Employing the phrase “illegitimate government” and tirelessly repeating it doesn’t make it true nor does it shift ontologies of current governance, it simply assured the viewers that “kunze kweZanu-PF kunotonhora” (once out of Zanu-PF you will suffer) and the Professor was an exhibit, probably that is the reason he kept on licking his lips.
Chenjerai Hove saw it in 1981
Chenjerai Hove wrote a poem A Masquerade in 1981. In Kadhani and Zimunya’s And Now the Poets speak is yet again a grain of lesson on political thespians we have to be on the lookout for.
In Hove’s rendition, we are warned of those who parade themselves as heroes of a struggle that never was, pretending to be victims with so much knowledge yet they made it all up.
He implores us to be watchful of the virus of instability they are destined to invoke. Let me allow Hove to speak to you as well:
A Masquerade in turmoil
Tossing heaven-bound darkness
On peppered tongues, they came,
They came bound to pretence, to malice,
With home-made head-loads of histories
Distilled in huge stately palaces
Of heroes felt in their head.
Tramps, blessed by archbishops
They came, to spread blessed leprosy
Through soiled habits, aferment.
It was as if Chenjerai had seen Jonathan Moyo then. Indeed literature is a prophet, it tells us what happened and what will happen and renders a free lesson to all who confide in it.
In its wealth, this poem summarises who and what Jonathan Moyo was and is from that interview, “A masquerade” distancing himself from systems he created and actively participated in.
He is no different from the reactionary politicians we saw some past years except that he has experience in it after a stint in 2004-2008 and now he is back in the trenches, only in a different location with self-imposed importance.
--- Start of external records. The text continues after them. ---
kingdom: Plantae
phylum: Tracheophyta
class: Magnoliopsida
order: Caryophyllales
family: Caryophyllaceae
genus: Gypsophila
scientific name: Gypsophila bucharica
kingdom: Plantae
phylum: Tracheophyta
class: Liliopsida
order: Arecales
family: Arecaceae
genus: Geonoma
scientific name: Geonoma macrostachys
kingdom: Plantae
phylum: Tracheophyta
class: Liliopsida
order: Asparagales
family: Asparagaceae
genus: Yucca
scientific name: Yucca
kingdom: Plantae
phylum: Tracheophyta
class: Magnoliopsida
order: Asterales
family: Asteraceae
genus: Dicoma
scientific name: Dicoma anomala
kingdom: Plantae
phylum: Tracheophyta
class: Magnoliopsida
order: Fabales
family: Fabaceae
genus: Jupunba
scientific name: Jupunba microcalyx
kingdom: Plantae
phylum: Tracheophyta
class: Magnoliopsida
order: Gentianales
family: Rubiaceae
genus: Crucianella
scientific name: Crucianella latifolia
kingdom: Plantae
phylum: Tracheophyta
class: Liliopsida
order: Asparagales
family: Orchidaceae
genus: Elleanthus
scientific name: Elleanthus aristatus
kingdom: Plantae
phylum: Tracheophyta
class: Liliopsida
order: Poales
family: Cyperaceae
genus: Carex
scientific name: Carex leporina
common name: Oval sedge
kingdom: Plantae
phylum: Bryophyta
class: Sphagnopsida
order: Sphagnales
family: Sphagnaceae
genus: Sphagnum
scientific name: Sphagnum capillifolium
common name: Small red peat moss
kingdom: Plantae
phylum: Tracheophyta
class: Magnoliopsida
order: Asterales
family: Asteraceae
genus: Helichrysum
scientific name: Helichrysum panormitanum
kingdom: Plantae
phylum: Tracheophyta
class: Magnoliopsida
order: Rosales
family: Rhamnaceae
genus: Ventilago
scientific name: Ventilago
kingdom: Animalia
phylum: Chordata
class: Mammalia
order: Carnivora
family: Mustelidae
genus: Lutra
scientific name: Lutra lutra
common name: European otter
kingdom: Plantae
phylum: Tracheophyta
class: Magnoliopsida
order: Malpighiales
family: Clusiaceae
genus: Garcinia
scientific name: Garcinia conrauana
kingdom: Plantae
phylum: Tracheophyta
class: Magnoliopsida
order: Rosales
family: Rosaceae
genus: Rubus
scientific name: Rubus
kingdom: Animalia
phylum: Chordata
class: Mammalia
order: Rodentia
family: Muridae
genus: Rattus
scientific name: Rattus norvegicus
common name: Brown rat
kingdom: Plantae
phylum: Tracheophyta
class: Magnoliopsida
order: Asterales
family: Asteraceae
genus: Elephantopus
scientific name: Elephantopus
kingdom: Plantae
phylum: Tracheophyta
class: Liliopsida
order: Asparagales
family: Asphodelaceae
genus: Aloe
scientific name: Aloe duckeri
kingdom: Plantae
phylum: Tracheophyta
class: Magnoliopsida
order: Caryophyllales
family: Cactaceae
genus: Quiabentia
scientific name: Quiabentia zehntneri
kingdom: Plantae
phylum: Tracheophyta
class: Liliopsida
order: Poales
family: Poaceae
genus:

One wise man advised me this other day. He said, “Never ever trust Jonathan Moyo. None of his projects ever work or are genuine.
Look at the Ford Foundation and the Wits University scandals and not forgetting the Tsholotsho Declaration.
See how Godfrey Gandawa was pulled into the Zimdef saga together with Fredrick Mandizvidza. See how many young and promising politicians we have lost because of his G40 projects.
It always flops and its the people around him who always suffer, anyone who follows Jonathan Moyo always withers and is burnt in the process. My people, do not be burnt!